The second and third guards scrambled to their hooves, lowered their heads and charged. Thor stopped the one on his left with an open hand on its forehead. The other he grasped overhand by one curled horn, then swept that hand up, over, back down in a smooth arc; the Bollevolk rolled in the air to fall heavily on its back for the second time in several seconds. The second guard bellowed as if demanding Thor's full attention so he twisted him around and threw a chokehold on him, barely able to get his thickly muscled arms around the thickly muscled neck. The Bollevolk bucked and tossed to break the hold, but his lungs began to burn, his strength began to wane, his vision began to fade.

Before Thor was finished with the fourth guard, the fifth and sixth guards, side by side across the chamber from the god of thunder, heard derisive laughter from the arched entryway behind them. They spun to see dozens of green-clad, golden-horned intruders suddenly run at them en masse. They shot at the front runners to break the charge, but the charge did not break.

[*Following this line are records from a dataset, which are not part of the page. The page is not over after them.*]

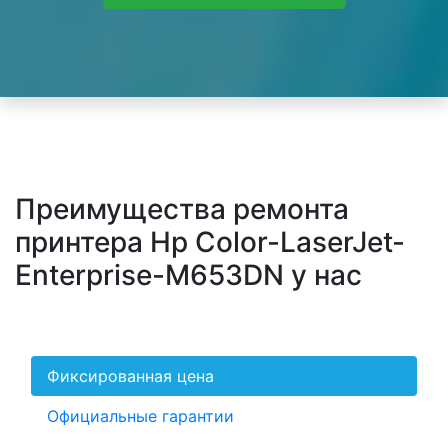
Преимущества ремонта
принтера Hp Color-LaserJet-
Enterprise-M653DN у нас
Фиксированная цена
Официальные гарантии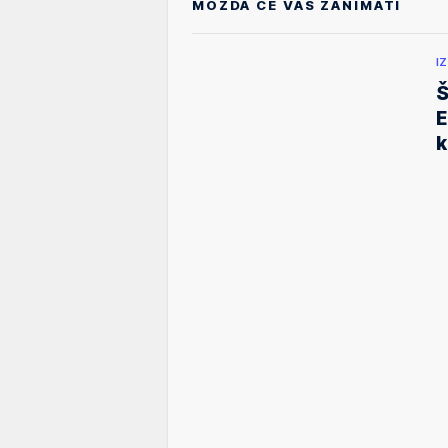
MOŽDA ĆE VAS ZANIMATI
I
Š
E
k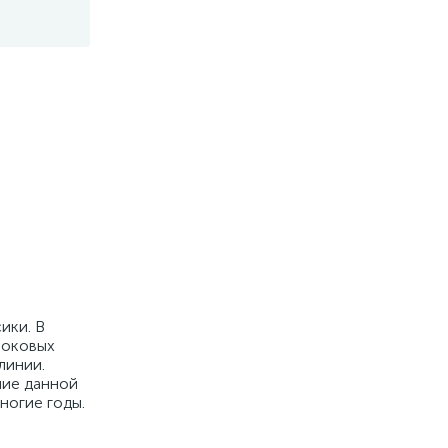
ики. В
боковых
линии.
ние данной
ногие годы.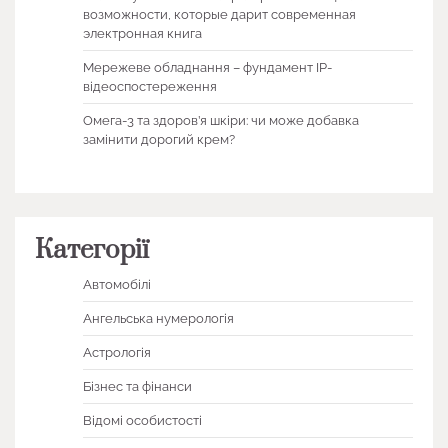
возможности, которые дарит современная
электронная книга
Мережеве обладнання – фундамент IP-
відеоспостереження
Омега-3 та здоров’я шкіри: чи може добавка
замінити дорогий крем?
Категорії
Автомобілі
Ангельська нумерологія
Астрологія
Бізнес та фінанси
Відомі особистості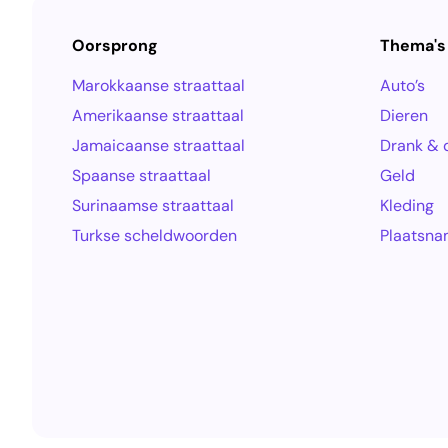
Oorsprong
Thema's
Marokkaanse straattaal
Auto’s
Amerikaanse straattaal
Dieren
Jamaicaanse straattaal
Drank & 
Spaanse straattaal
Geld
Surinaamse straattaal
Kleding
Turkse scheldwoorden
Plaatsn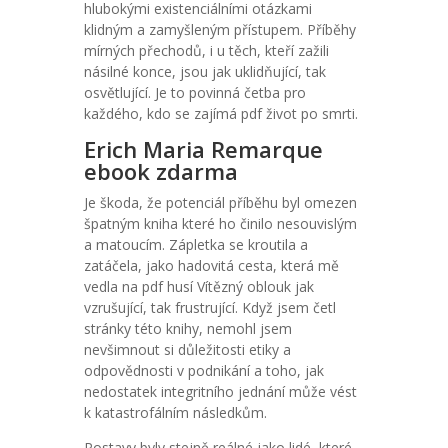
hlubokými existenciálními otázkami
klidným a zamyšleným přístupem. Příběhy
mírných přechodů, i u těch, kteří zažili
násilné konce, jsou jak uklidňující, tak
osvětlující. Je to povinná četba pro
každého, kdo se zajímá pdf život po smrti.
Erich Maria Remarque
ebook zdarma
Je škoda, že potenciál příběhu byl omezen
špatným kniha které ho činilo nesouvislým
a matoucím. Zápletka se kroutila a
zatáčela, jako hadovitá cesta, která mě
vedla na pdf husí Vítězný oblouk jak
vzrušující, tak frustrující. Když jsem četl
stránky této knihy, nemohl jsem
nevšimnout si důležitosti etiky a
odpovědnosti v podnikání a toho, jak
nedostatek integritního jednání může vést
k katastrofálním následkům.
Postavy byly stejně reálné jako lidé, které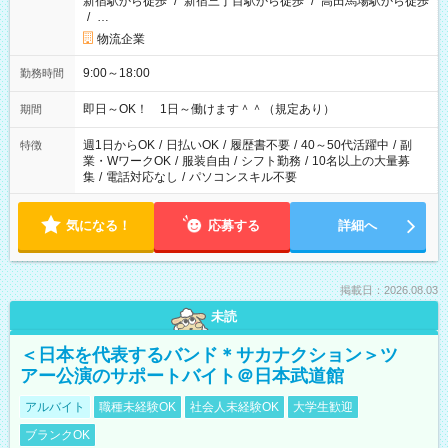
新宿駅から徒歩
/
新宿三丁目駅から徒歩
/
高田馬場駅から徒歩
/
…
物流企業
9:00～18:00
勤務時間
即日～OK！ 1日～働けます＾＾（規定あり）
期間
週1日からOK
/
日払いOK
/
履歴書不要
/
40～50代活躍中
/
副
特徴
業・WワークOK
/
服装自由
/
シフト勤務
/
10名以上の大量募
集
/
電話対応なし
/
パソコンスキル不要
気になる！
応募する
詳細へ
掲載日：2026.08.03
未読
＜日本を代表するバンド＊サカナクション＞ツ
アー公演のサポートバイト＠日本武道館
アルバイト
職種未経験OK
社会人未経験OK
大学生歓迎
ブランクOK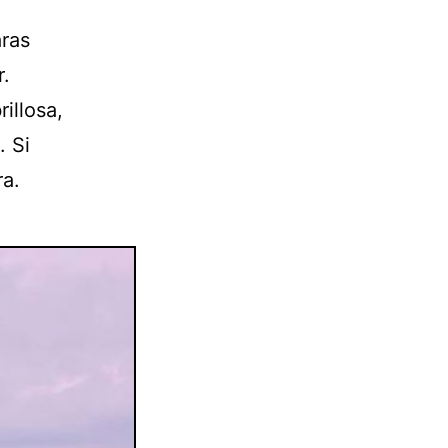
aras
r.
illosa,
. Si
ra.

They continued shooting to thin the ranks, but the ranks did not thin. Loki after running Loki vanished in a golden haze, some as they ran, some staggering dramatically before falling, some stopping to perform greatly exaggerated death throes. Loki after running Loki appeared behind the illusory mob, joined the stampede, each inviting more fire from the Bollevolk guards, wasting more and more ammunition until their weapons clicked and the shooting stopped.

Loki himself — not an illusion — appeared between them, a dagger in each hand, as one shook his suddenly quiet weapon and the other searched his belt for another clip. The god of mischief struck quickly and repeatedly, stitching over a dozen minor wounds up and down their ribs before they even realized they were beset. The Bollevolk to the left, already reeling, brought his useless firearm to bear, then stumbled and fell. The Bollevolk to the right simply dropped to his knees, then on his face, breath clouding the highly polished gold on blue marble floor.

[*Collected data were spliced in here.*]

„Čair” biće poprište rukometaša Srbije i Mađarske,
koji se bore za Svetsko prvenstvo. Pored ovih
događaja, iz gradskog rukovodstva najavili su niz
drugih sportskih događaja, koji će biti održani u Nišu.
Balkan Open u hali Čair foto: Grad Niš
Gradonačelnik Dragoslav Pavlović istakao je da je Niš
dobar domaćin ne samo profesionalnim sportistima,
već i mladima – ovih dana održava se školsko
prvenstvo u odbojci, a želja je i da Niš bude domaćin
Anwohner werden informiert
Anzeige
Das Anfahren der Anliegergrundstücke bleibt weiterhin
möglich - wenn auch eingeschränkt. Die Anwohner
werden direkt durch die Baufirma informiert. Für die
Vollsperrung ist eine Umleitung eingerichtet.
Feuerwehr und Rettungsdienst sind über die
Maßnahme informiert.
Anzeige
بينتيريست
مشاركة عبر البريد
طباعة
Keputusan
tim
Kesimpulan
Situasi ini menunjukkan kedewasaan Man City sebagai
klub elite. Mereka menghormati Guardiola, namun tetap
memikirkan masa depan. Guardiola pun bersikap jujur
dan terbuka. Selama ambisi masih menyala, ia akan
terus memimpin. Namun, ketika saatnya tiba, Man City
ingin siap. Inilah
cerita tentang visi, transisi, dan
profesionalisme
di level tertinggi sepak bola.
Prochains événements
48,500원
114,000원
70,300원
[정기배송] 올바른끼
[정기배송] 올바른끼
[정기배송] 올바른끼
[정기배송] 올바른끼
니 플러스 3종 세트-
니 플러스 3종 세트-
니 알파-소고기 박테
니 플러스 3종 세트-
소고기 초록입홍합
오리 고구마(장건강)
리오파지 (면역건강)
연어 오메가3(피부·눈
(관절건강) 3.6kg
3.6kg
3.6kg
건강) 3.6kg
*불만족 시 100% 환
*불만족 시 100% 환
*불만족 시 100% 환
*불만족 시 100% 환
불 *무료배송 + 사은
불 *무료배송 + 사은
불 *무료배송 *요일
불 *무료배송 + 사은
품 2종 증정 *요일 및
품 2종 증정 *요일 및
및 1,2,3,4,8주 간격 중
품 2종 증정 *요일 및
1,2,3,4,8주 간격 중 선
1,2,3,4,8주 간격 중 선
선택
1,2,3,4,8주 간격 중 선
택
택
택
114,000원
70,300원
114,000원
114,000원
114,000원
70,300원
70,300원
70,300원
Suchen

Just as Loki turned around to see how the rest of the battle progressed, his elder brother landed another haymaker punch in the third guard's stomach for the fifth time. The wind finally knocked out of him to the point of unconsciousness, the last Bollevolk sank to the floor defeated. Thor reached out to catch Mjolnir as it finally returned to his hand, accompanied by faint echoes of a tremendous crash in the distance; a Bollevolk guard smashed through heavy doors at the distant end of the needlessly long hallway.

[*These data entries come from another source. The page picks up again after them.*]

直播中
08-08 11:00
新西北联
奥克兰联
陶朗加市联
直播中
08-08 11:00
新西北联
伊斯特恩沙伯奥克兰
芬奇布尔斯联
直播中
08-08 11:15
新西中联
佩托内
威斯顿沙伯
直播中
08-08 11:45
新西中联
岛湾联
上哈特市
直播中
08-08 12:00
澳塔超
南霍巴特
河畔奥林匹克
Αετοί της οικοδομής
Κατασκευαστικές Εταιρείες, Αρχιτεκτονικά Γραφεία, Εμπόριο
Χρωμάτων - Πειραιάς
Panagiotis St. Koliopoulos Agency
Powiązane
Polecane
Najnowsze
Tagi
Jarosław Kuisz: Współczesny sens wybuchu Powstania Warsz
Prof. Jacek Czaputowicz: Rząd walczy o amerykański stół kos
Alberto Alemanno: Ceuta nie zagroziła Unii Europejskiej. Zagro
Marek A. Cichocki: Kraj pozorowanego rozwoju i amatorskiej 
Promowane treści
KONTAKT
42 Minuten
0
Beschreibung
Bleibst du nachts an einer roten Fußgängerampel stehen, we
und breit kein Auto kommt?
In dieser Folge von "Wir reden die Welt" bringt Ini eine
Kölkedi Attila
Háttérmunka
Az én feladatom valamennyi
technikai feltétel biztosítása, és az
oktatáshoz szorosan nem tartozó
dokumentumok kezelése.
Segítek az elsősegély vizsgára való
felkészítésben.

Loki clapped. Slowly. "Took you long enough."

"Well, I did take down four, to your two," Thor scoffed.

Loki shook his head. "Ah-ah-ahh… You took down three. That one," he cocked a finger down the hall, "doesn't count. Mjolnir did all the work."

"Ugh!" Eyes rolled. Mightily. "Fine, three." He gestured with his hammer (and ally). "Your two fell easily."

Loki turned, strode into the long passage to the Bollevolk maze with purpose. "Because I tipped my daggers with ymirseitr."

Thor jogged a few paces to catch up. "That's cheating!" The brothers, quite unaware, fell in step with each other.

"Fight smarter, not harder."

Thor had to concede the point, if not the method. "Ymirseitr, eh? Potent stuff."

"Three drops is lethal."

"And how much did you use?"

"Two drops," Loki confessed. Thor grinned, pushed Loki's shoulder firmly enough that he stumbled to the side for a step or two. "Wha-at?" he demanded, confused.

"I knew you'd changed."

Sarcasm dripped from the very walls. "Oh, I can't hide anything from you."

They walked a bit before something dawned on Thor. "It's too expensive to waste, isn't it?"

Loki grinned. "Each drop, dearer than six ounces of uru."

Thor was taken aback. "Surtur's HAIRY... eyebrows! Truly?"

Loki grinned wider. "Would I lie?"

Their laughter echoed up and down the hall and back again.